#### THE DATA

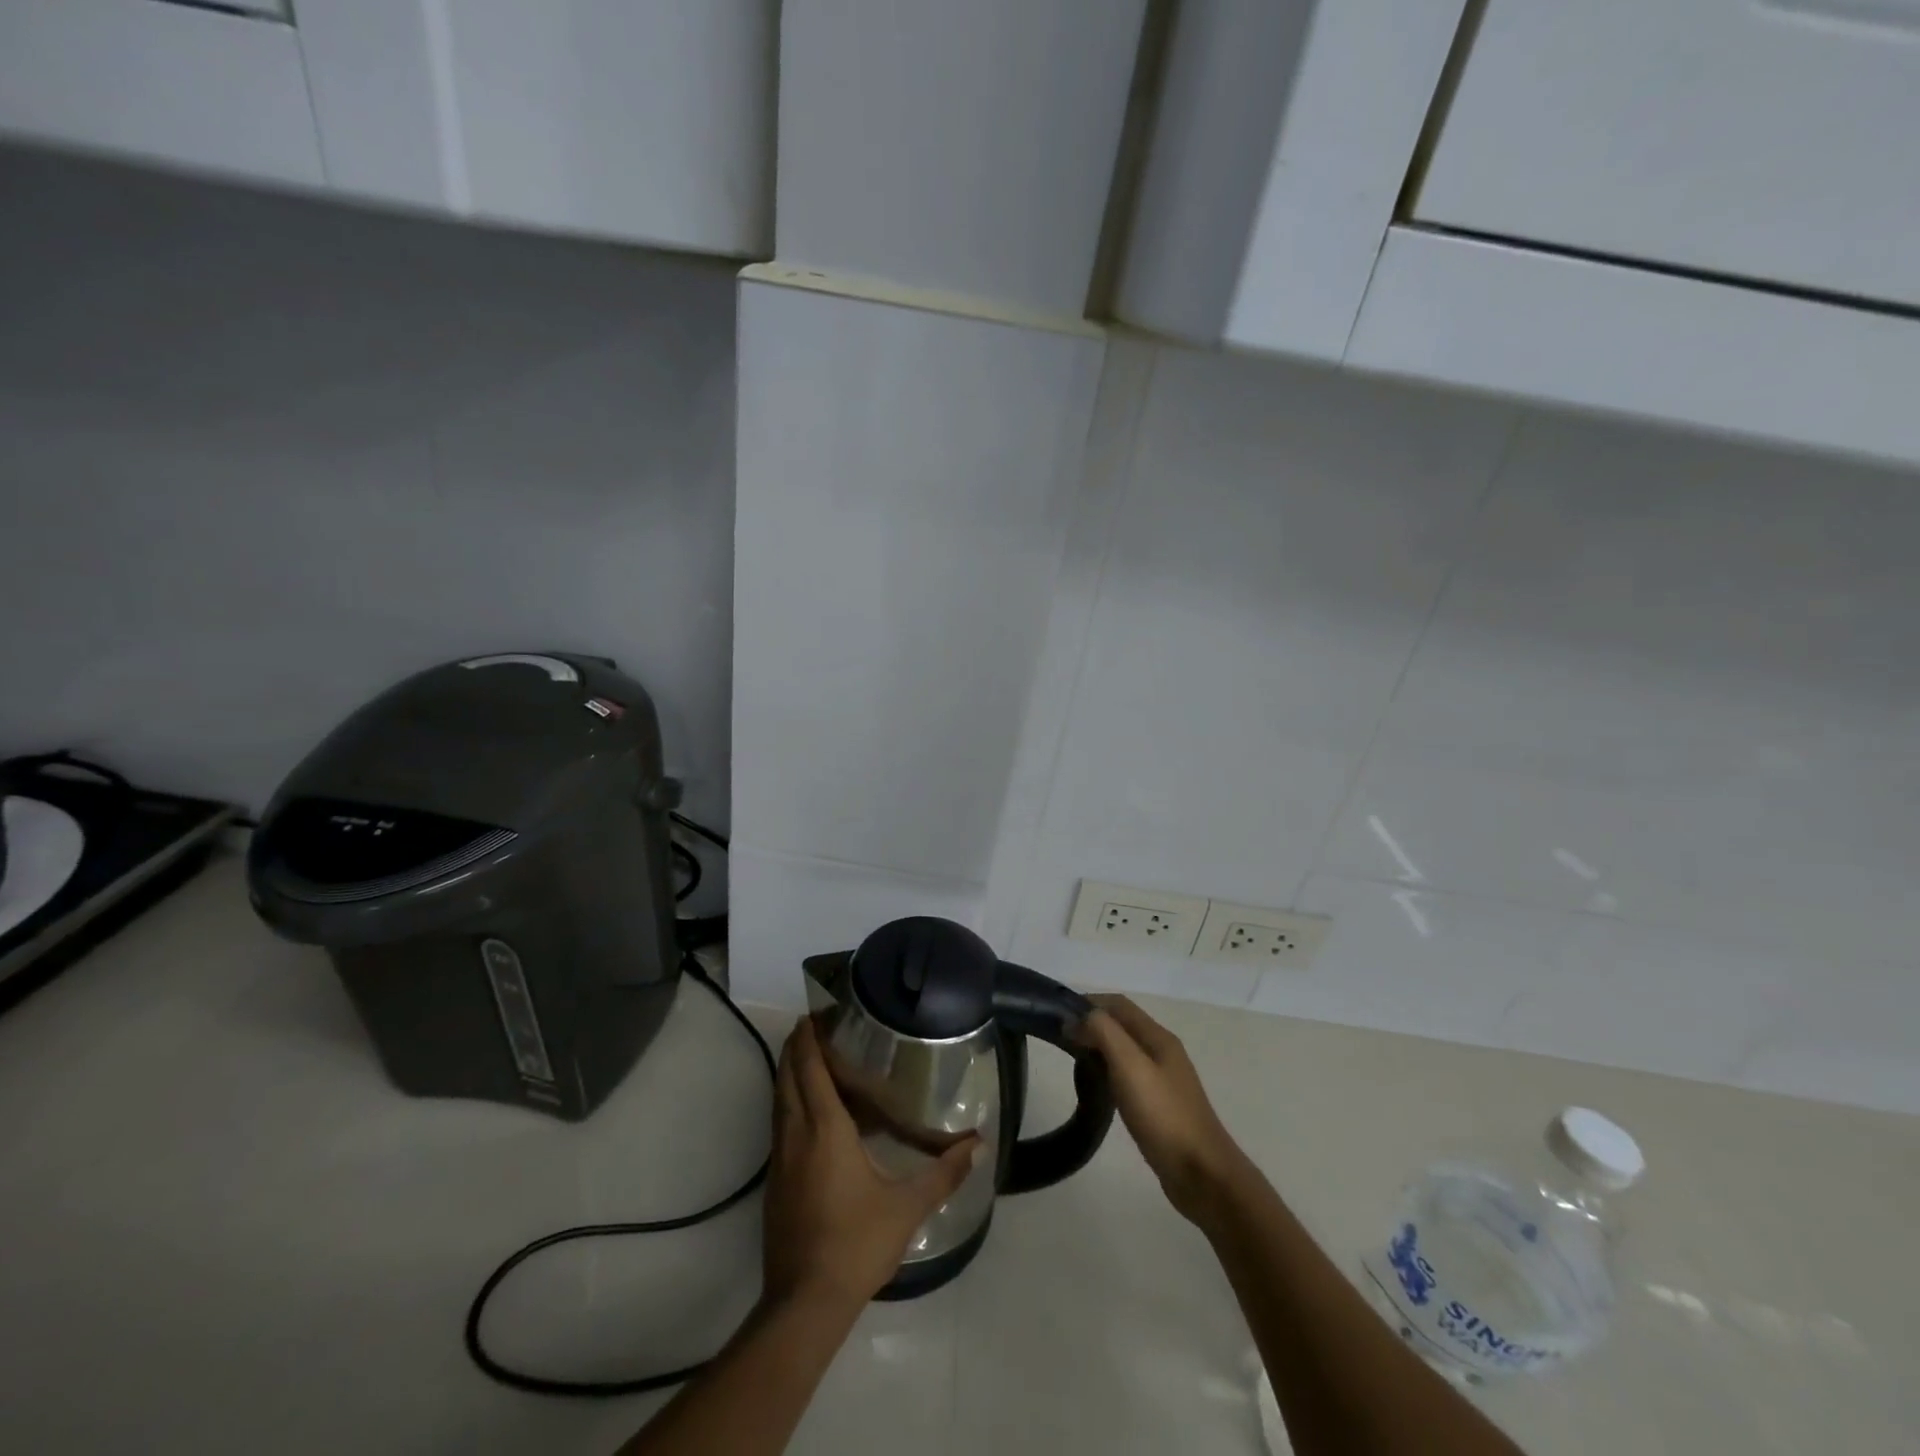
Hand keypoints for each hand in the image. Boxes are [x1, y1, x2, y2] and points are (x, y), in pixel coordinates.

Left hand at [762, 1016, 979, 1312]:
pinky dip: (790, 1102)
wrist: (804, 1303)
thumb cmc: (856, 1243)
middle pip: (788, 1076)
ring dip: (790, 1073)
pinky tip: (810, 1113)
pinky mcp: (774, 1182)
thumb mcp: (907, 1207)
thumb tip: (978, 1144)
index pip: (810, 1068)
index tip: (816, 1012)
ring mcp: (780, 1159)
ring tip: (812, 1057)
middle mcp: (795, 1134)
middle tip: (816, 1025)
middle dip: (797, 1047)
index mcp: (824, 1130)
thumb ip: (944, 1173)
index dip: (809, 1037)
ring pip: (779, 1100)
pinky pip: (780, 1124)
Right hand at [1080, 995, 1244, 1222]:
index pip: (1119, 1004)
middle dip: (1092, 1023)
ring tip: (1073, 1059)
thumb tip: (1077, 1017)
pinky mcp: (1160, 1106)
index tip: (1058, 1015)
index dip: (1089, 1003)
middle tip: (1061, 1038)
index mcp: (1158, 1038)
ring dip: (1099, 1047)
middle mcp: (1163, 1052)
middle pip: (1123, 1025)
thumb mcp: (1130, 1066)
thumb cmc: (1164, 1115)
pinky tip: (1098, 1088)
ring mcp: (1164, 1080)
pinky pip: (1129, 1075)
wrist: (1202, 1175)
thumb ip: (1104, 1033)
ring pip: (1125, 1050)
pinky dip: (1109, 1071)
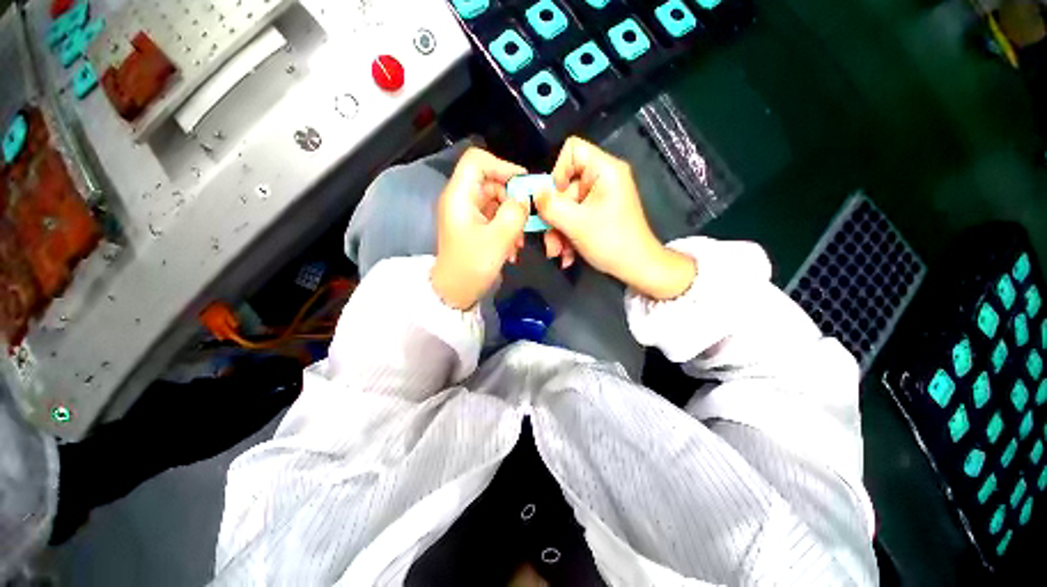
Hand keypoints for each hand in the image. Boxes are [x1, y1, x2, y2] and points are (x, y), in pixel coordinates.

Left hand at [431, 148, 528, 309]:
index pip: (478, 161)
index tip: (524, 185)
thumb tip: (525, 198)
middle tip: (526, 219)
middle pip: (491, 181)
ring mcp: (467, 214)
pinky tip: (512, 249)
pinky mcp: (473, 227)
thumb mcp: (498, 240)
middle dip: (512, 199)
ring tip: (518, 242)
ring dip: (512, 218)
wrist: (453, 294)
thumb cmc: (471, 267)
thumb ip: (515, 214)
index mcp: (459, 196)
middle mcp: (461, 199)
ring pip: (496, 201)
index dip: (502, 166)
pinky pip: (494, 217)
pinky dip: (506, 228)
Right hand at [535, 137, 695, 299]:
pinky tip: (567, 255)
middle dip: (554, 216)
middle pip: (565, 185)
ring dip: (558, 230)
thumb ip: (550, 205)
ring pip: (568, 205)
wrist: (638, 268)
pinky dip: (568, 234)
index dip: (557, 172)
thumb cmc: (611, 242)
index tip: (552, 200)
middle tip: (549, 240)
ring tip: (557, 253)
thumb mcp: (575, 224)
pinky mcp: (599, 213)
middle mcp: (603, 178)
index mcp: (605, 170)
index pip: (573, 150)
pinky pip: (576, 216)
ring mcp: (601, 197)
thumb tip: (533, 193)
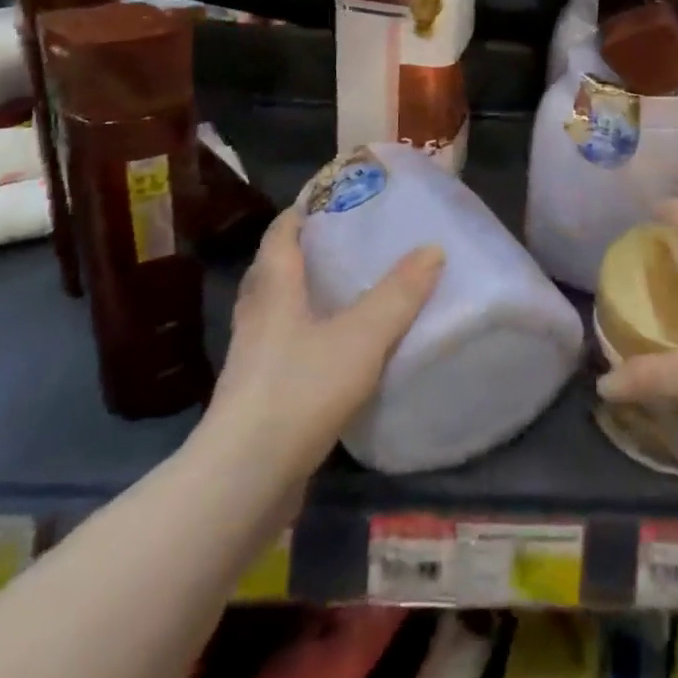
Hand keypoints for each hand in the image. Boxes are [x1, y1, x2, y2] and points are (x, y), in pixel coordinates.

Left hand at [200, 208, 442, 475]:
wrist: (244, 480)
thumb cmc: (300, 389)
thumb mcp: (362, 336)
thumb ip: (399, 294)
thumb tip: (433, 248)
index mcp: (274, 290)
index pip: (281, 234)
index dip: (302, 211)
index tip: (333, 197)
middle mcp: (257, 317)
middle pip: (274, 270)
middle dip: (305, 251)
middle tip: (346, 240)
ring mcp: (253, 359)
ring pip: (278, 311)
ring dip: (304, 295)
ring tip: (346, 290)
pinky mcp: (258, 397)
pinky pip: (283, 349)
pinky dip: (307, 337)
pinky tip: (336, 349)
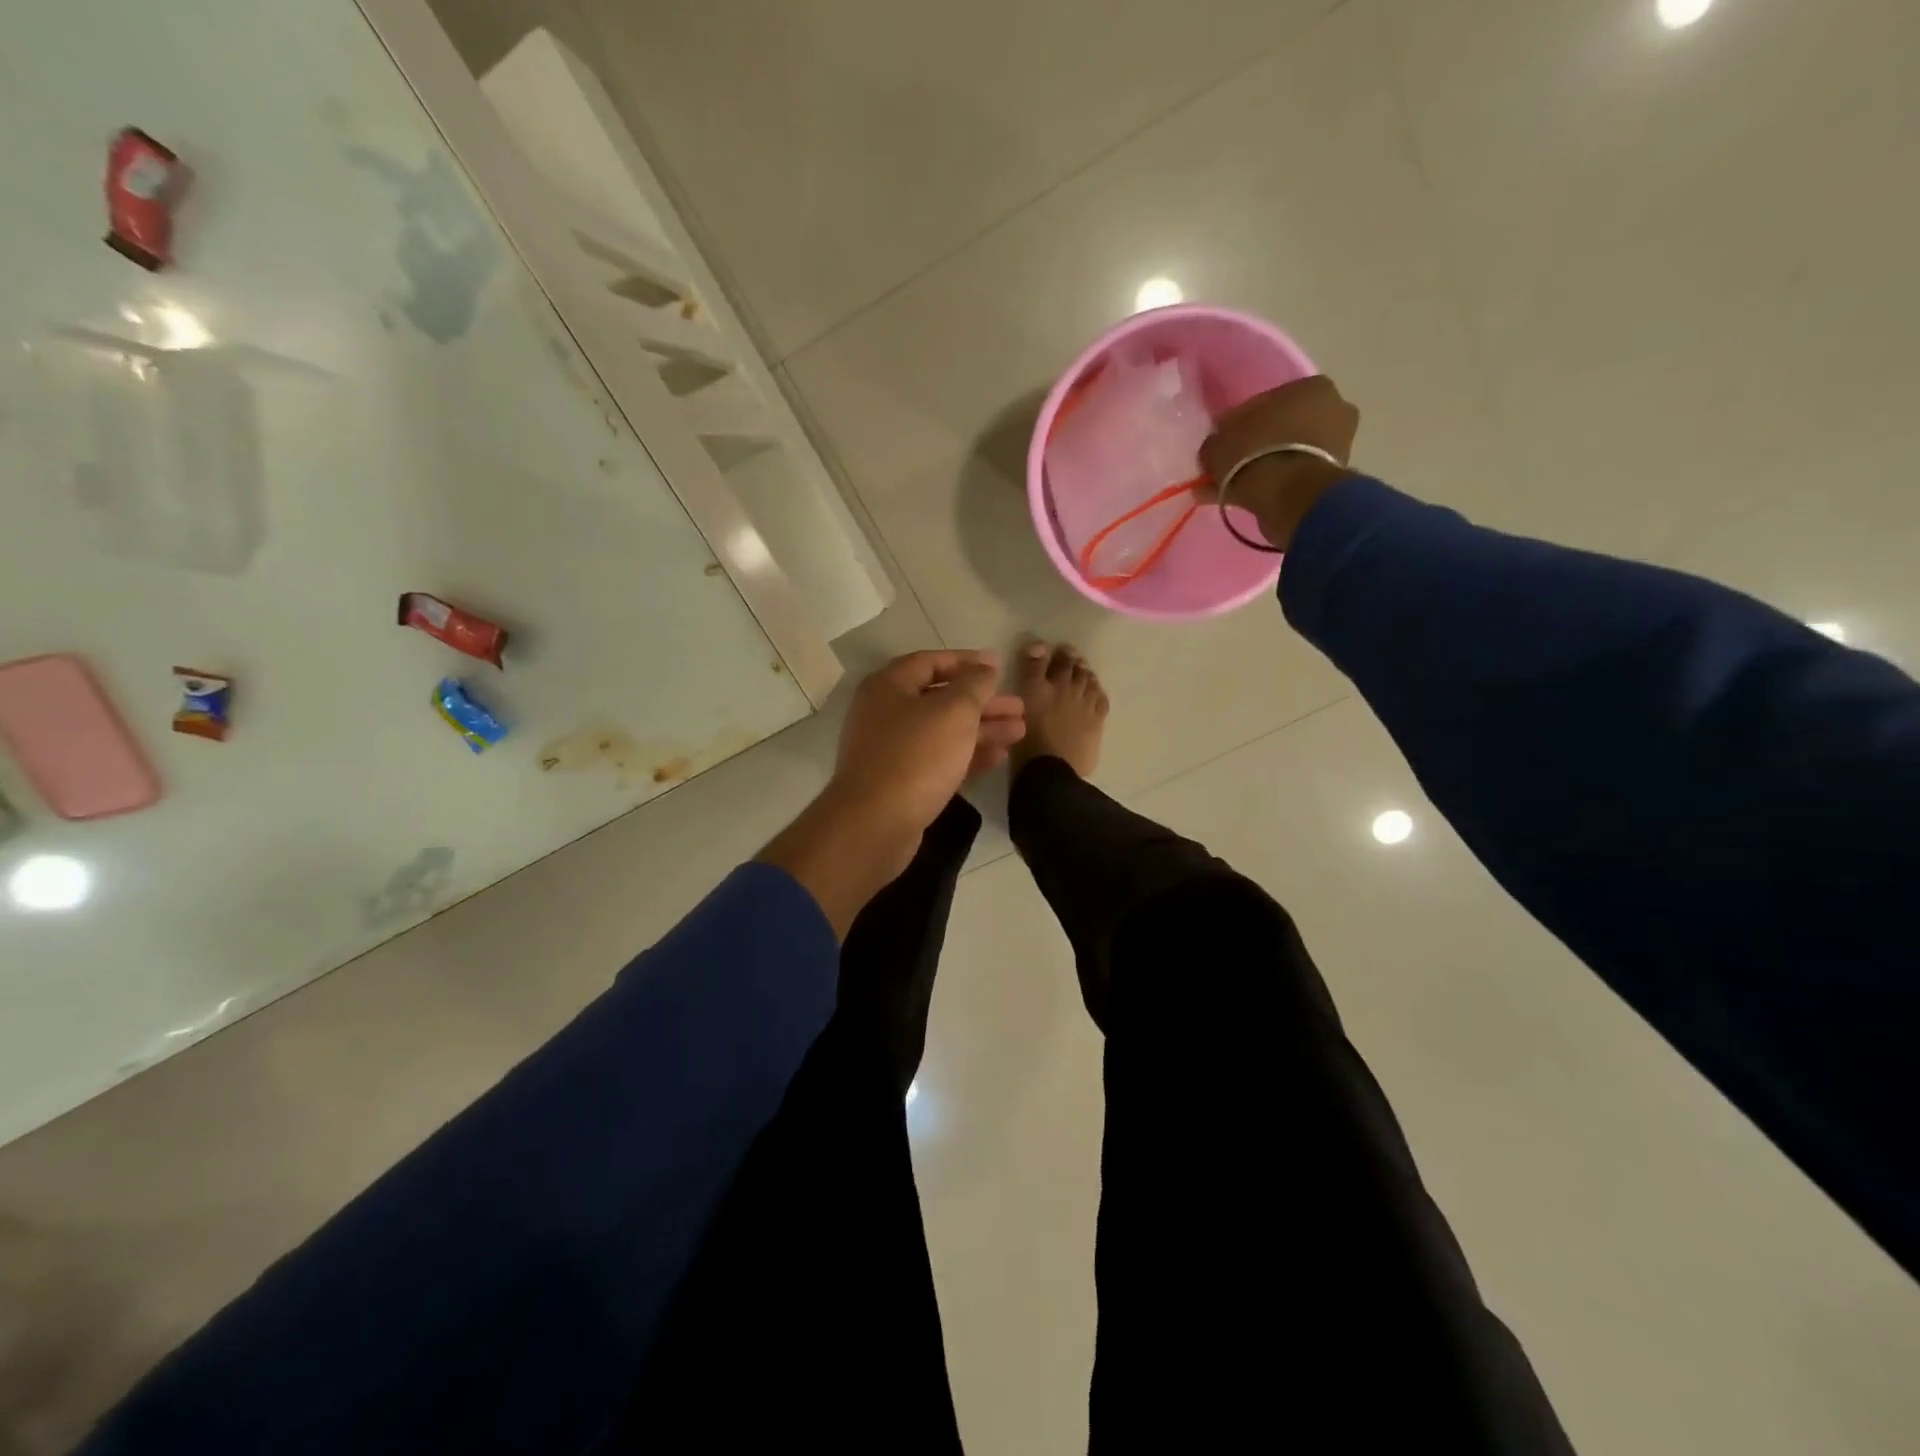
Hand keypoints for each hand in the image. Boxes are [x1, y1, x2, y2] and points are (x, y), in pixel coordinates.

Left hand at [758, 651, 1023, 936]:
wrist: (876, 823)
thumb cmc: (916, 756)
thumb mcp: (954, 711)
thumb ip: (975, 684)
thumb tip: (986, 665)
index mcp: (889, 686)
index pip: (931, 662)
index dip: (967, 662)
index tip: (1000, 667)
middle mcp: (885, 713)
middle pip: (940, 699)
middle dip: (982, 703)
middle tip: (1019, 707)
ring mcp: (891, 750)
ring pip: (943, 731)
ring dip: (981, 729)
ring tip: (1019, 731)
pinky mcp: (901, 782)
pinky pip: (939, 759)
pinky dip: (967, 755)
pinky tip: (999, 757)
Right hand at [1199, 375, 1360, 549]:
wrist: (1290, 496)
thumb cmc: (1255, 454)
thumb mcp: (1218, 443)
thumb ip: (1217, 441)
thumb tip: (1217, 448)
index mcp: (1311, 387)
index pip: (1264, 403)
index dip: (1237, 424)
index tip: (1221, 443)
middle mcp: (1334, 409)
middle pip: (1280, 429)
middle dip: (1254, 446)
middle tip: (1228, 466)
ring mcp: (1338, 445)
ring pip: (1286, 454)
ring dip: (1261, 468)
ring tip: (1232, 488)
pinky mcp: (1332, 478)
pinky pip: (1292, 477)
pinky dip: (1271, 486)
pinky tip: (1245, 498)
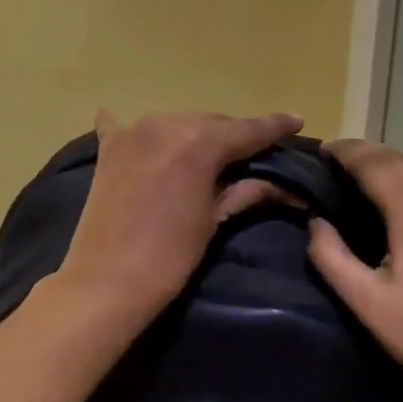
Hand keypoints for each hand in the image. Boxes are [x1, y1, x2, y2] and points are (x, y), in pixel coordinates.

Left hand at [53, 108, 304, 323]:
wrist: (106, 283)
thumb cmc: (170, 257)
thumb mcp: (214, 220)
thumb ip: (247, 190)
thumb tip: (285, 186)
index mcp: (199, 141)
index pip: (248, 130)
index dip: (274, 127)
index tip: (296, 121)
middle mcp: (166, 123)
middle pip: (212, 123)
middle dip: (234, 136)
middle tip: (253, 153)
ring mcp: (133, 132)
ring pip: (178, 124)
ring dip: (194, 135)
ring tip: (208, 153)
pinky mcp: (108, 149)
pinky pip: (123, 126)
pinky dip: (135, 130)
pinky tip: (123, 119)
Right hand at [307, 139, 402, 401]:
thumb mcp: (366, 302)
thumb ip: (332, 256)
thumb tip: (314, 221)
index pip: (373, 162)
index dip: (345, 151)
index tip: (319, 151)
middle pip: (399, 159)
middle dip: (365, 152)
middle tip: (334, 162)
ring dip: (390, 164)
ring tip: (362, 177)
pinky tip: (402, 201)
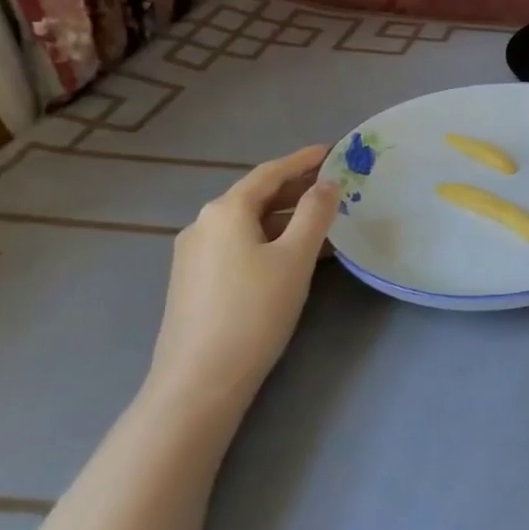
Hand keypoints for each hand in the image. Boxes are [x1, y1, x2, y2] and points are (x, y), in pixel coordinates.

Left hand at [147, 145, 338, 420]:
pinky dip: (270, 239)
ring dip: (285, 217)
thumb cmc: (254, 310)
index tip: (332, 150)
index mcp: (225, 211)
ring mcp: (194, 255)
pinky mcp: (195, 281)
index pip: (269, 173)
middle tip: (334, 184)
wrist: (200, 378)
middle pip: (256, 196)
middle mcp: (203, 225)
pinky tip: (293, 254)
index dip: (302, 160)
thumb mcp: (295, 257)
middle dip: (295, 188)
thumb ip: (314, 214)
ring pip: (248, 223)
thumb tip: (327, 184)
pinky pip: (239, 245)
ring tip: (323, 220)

########

WORK ITEM: Write out the line that contains "ring mcp: (133, 132)" and every line after it to the end of the data, exactly as they stand. Omit the pictures.

WRITTEN SOLUTION:
ring mcp: (133, 132)
ring pip: (178, 124)
ring dip: (194, 135)
ring tip: (208, 153)
pinky mcp: (108, 149)
pinky pip: (123, 126)
pinky dip: (135, 130)
pinky tip: (123, 119)
Right hand at [307, 139, 402, 401]:
thumb mcp: (366, 302)
thumb ip: (332, 256)
thumb tip: (314, 221)
index pip: (373, 162)
index dip: (345, 151)
index tip: (319, 151)
middle pip: (399, 159)
middle dip: (365, 152)
middle tip: (334, 162)
ring dip: (390, 164)
ring tip: (362, 177)
pinky tip: (402, 201)
Hand keypoints for each hand in the image. Boxes are [x1, y1, x2, y2] and points are (x, y), in pixel coordinates.

Left hand at [147, 145, 338, 420]:
pinky dip: (270, 239)
ring dip: (285, 217)
thumb cmc: (254, 310)
index tip: (332, 150)
index mcp: (225, 211)
ring mcp: (194, 255)
pinky mcp: (195, 281)
index pip: (269, 173)
middle tip: (334, 184)
wrist: (200, 378)
middle pip: (256, 196)
middle mcp: (203, 225)
pinky tip: (293, 254)
index dip: (302, 160)
thumb mcp: (295, 257)
middle dip: (295, 188)
thumb ip: (314, 214)
ring pip: (248, 223)
thumb tip: (327, 184)
pinky pip: (239, 245)
ring tip: (323, 220)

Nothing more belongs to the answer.